Everyone goes on vacation in July too! Bah. My vascular surgeon will be on vacation when my PICC Line needs to come out, but he said anyone can do it in the oncologist’s office, or one of his colleagues. In fact, he told me I could do it myself, really. Of course it might be a bloody mess, so I guess it’s not something to try at home, kids. So I won’t. But I’ll watch them pull it out, I think.

So… I have my last chemos scheduled and my surgical follow up. Last chemo is July 19 (I have 4 more to go). And my follow up is July1 – just to make sure the location formerly known as my tumor is behaving. Looks good to me, but I can’t see what’s going on inside. Still, you can hardly tell anything is missing. That’s the good part of lumpectomy. The bad part is… well, you have to have radiation there, and you have to figure out if you’re comfortable with keeping your breast or whether you view it as a time bomb. I choose the former.

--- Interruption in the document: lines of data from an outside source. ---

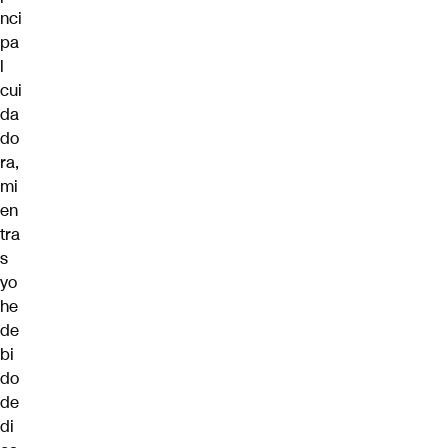
nci
pa
l
cui
da
do
ra,
mi
en
tra
s
yo
he
de
bi
do
de
di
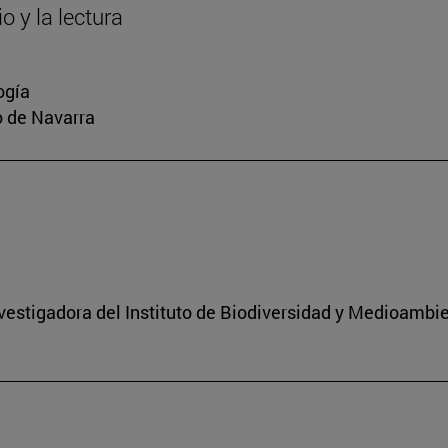
o y la lectura
ogía
io de Navarra
nvestigadora del Instituto de Biodiversidad y Medioambi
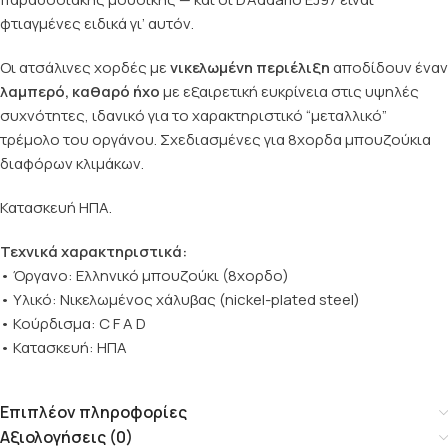
φτιαγμένες ειδικά γι’ αυτόν.
Οι ατσάλινες χορδές με
νικελωμένη περιέλιξη
αποδίδουν έναν
λαμπερό, καθαρό ήχο
με εξαιρετική ευκρίνεια στις υψηλές
συχνότητες, ιδανικό για το χαρακτηριστικό “μεταλλικό”
τρέμολο του οργάνου. Σχεδιασμένες για 8χορδα μπουζούκια
διαφόρων κλιμάκων.
Κατασκευή ΗΠΑ.
Τεχνικά χαρακτηριστικά:
• Όργανο: Ελληνικό μπουζούκι (8χορδο)
• Υλικό: Νικελωμένος χάλυβας (nickel-plated steel)
• Κούρδισμα: C F A D
• Κατασκευή: ΗΠΑ
Επιπλέον πληροφορίες
Αξιολογήσεις (0)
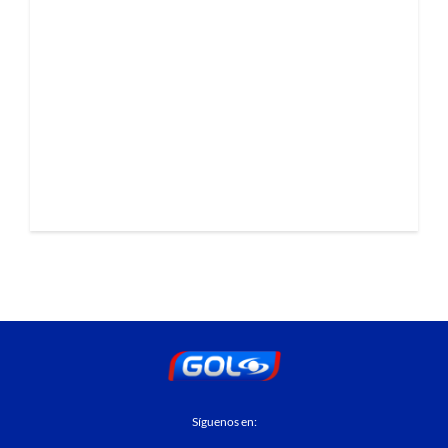
Síguenos en:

This does me think about the relationship between breast size and surgical decision, all things being equal. If you have tiny breasts, it’s probably not worth the lumpectomy. If you have large breasts, masectomy may mean reconstruction and heavy prostheses. Being the bennificiary of considerable boobage (that would be the technical term), and with a relatively small tumor that was well defined, lumpectomy made sense to me. And I’m happy with the result.

Apparently lots of breast cancers are in the left breast, upper outer quadrant, which makes lumpectomy convenient (if such a thing is ever convenient) if you want to preserve the breast. The survival rates after masectomy and lumpectomy with rads are the same. Obviously you’re at greater risk for a local recurrence in the same breast (given that it’s still there).

So think good thoughts for my PICC line and my arm, which looks a little less red today. And my stomach, enduring 10 days of enormous antibiotics. Lots of yogurt, too.